Was ihn in diesem Augenblick zweifeln ließ, war meine Idee, die Schalttafeln abzuschrauben. Man schraubte nicht einfach Schalttafeln ab. Wie dies zu geschehen hatte, dafür gab es genaue Vorschriften; es gab Handbücher und technische Dokumentationen, die vor einem solchen Schritt zu konsultieren waren, die Arbeit mußte ferner von einem zugelassenen Raumingenieur ausgeführt werden, und beim Wiedereinbau galt es eine Fülle von Sicherheitsvorkehrungen zu beachten, Checklisten waren abzuhaken und dergleichen. Kurzum, mein Vorhaben war eines, das einen hochqualifizierten, hochbezahlten und wichtigen Mann wie zum Beispiel Iwabuchi, Tanaka oder Sakai mehrere Stunden in Anspruch nehmen würde.

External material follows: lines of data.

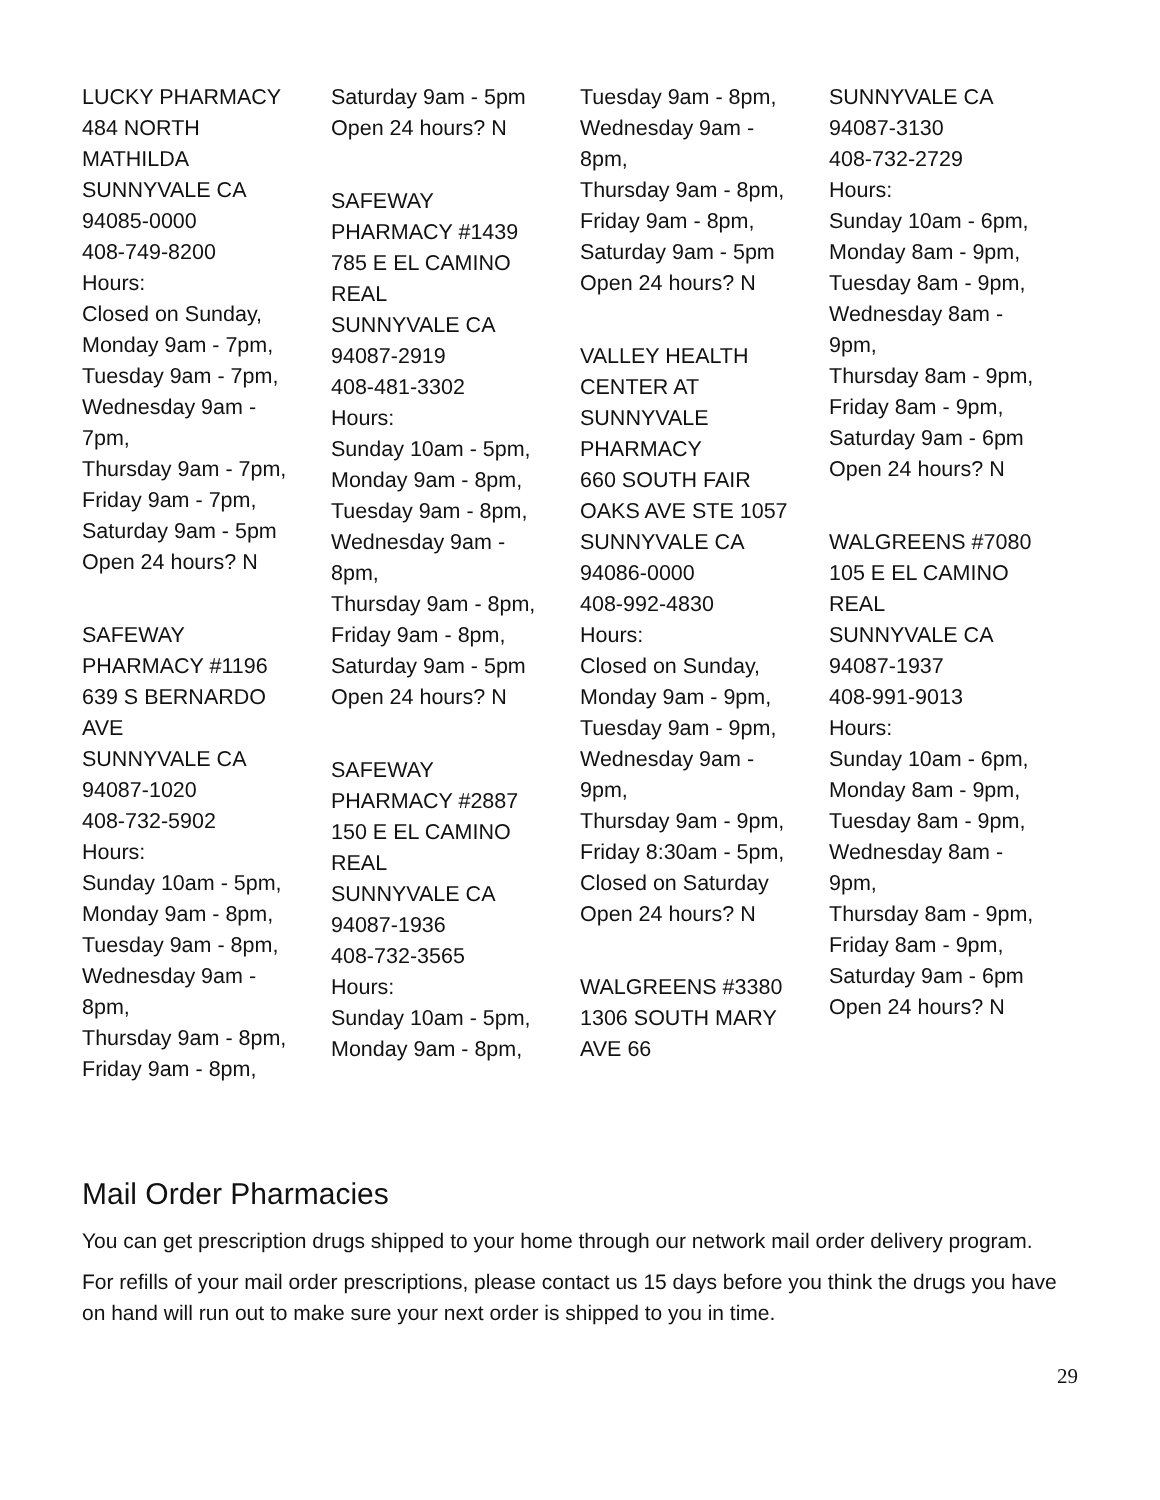LUCKY PHARMACY
484 NORTH
MATHILDA
SUNNYVALE CA
94085-0000
408-749-8200
Hours:
Closed on Sunday,
Monday 9am - 7pm,
Tuesday 9am - 7pm,
Wednesday 9am -
7pm,
Thursday 9am - 7pm,
Friday 9am - 7pm,
Saturday 9am - 5pm
Open 24 hours? N
SAFEWAY
PHARMACY #1196
639 S BERNARDO
AVE
SUNNYVALE CA
94087-1020
408-732-5902
Hours:
Sunday 10am - 5pm,
Monday 9am - 8pm,
Tuesday 9am - 8pm,
Wednesday 9am -
8pm,
Thursday 9am - 8pm,
Friday 9am - 8pm,
Saturday 9am - 5pm
Open 24 hours? N
SAFEWAY
PHARMACY #1439
785 E EL CAMINO
REAL
SUNNYVALE CA
94087-2919
408-481-3302
Hours:
Sunday 10am - 5pm,
Monday 9am - 8pm,
Tuesday 9am - 8pm,
Wednesday 9am -
8pm,
Thursday 9am - 8pm,
Friday 9am - 8pm,
Saturday 9am - 5pm
Open 24 hours? N
SAFEWAY
PHARMACY #2887
150 E EL CAMINO
REAL
SUNNYVALE CA
94087-1936
408-732-3565
Hours:
Sunday 10am - 5pm,
Monday 9am - 8pm,
Tuesday 9am - 8pm,
Wednesday 9am -
8pm,
Thursday 9am - 8pm,
Friday 9am - 8pm,
Saturday 9am - 5pm
Open 24 hours? N
VALLEY HEALTH
CENTER AT
SUNNYVALE
PHARMACY
660 SOUTH FAIR
OAKS AVE STE 1057
SUNNYVALE CA
94086-0000
408-992-4830
Hours:
Closed on Sunday,
Monday 9am - 9pm,
Tuesday 9am - 9pm,
Wednesday 9am -
9pm,
Thursday 9am - 9pm,
Friday 8:30am - 5pm,
Closed on Saturday
Open 24 hours? N
WALGREENS #3380
1306 SOUTH MARY
AVE 66
SUNNYVALE CA
94087-3130
408-732-2729
Hours:
Sunday 10am - 6pm,
Monday 8am - 9pm,
Tuesday 8am - 9pm,
Wednesday 8am -
9pm,
Thursday 8am - 9pm,
Friday 8am - 9pm,
Saturday 9am - 6pm
Open 24 hours? N
WALGREENS #7080
105 E EL CAMINO
REAL
SUNNYVALE CA
94087-1937
408-991-9013
Hours:
Sunday 10am - 6pm,
Monday 8am - 9pm,
Tuesday 8am - 9pm,
Wednesday 8am -
9pm,
Thursday 8am - 9pm,
Friday 8am - 9pm,
Saturday 9am - 6pm
Open 24 hours? N
Mail Order Pharmacies
You can get prescription drugs shipped to your home through our network mail order delivery program.
For refills of your mail order prescriptions, please contact us 15 days before you think the drugs you have on hand will run out to make sure your next order is shipped to you in time.
29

»Ist Ihnen klar, was das für ein Aufwand wäre?« fragte Tanaka also. Seine Nasenflügel bebten dabei nervös. Alles an diesem Mann schien dünn und nervös zu sein.
»Ja.«
»Was rechtfertigt diesen Aufwand?«
Tja. Das wußte ich auch nicht. Ich hatte keinen logisch stichhaltigen, rational zwingenden Grund vorzuweisen. Es war nur ein Gefühl, nur… dai rokkan.
»Ich weiß nicht, ob der Aufwand zu rechtfertigen ist«, gestand ich. »Nicht, ehe wir die Tafel abgeschraubt haben.«
Tanaka sah mich an, als habe er es mit einem tollwütigen Schimpansen zu tun. »Sonna bakana!« zischte er durch die geschlossenen Zähne. »Die Schalttafeln bleiben, wo sie sind, wakatakka?«
»Hai«, nickte ich ergeben. Er war der Boß. Zumindest der zweite Boß.

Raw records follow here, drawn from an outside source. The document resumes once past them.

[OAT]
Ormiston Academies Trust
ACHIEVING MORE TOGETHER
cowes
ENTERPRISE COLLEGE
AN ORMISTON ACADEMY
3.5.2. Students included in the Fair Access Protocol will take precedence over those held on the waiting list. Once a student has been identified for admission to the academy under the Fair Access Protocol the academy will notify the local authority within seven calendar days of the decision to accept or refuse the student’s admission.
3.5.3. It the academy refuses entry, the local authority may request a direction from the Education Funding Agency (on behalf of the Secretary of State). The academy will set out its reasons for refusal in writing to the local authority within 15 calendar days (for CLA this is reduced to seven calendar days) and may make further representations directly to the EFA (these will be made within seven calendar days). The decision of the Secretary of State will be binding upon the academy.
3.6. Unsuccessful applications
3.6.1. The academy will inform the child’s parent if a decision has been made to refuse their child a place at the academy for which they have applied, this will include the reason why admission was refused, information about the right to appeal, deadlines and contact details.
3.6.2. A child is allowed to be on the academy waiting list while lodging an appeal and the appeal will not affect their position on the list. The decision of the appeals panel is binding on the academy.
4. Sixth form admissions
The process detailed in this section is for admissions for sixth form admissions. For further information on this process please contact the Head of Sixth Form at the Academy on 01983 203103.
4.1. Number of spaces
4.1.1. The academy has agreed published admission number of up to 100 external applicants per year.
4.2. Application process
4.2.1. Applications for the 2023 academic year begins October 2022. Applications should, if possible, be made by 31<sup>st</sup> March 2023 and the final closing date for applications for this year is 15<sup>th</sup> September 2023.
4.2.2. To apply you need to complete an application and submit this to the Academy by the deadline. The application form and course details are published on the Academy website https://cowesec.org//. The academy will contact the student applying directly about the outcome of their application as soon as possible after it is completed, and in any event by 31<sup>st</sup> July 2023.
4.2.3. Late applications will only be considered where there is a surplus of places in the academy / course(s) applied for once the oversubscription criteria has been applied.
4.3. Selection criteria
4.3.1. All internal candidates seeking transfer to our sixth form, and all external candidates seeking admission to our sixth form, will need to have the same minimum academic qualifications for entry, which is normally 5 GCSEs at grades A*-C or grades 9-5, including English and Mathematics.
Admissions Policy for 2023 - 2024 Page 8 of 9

»Wahrscheinlich«, warf Sakai ein, »handelt es sich um einen Tropfen meines Hautöls.« Wir sahen ihn überrascht an, und er wirkte ungewöhnlich nervös, als er Tanaka gegenüber eine devote Verbeugung andeutete und an ihn gerichtet fortfuhr: »Domo sumimasen. Als Sie vorhin im Maschinendeck waren, habe ich für einen kurzen, aber selbstverständlich unentschuldbaren Moment meinen Posten verlassen, bin in meine Kabine gegangen und habe mir Gesicht und Hände eingecremt. Ich wollte diese nichtswürdige Verfehlung gestehen, ehe aufwendige, aber sinnlose Maßnahmen eingeleitet werden.«
Die verschraubten Phrasen japanischer Höflichkeit faszinierten mich immer wieder.
»Nun, Carr«, meinte Tanaka, schon weit weniger höflich – aber ich war ja auch nur ein blaßgesichtiger, ungehobelter gaijin –, »da hören Sie es. Hautöl. Ich denke, damit ist der Fall erledigt.«
»Hai, Kommandant«, nickte ich. Den Clip mit dem fraglichen Tropfen in der Hand, verließ ich ohne ein weiteres Wort die Brücke. Mein Ziel war das materialwissenschaftliche Labor im Maschinendeck. Dort wußte ich Dr. Chong Woo Kim von der Universität von Seoul. Kim hatte eines der modernsten Analysegeräte, das für Geld zu kaufen war, in seinem Labor stehen, und er würde mir sicher den Gefallen tun, den Tropfen zu analysieren.
Und fuck you, Kommandant Isamu Tanaka, wenn es etwas anderes war als Hautöl!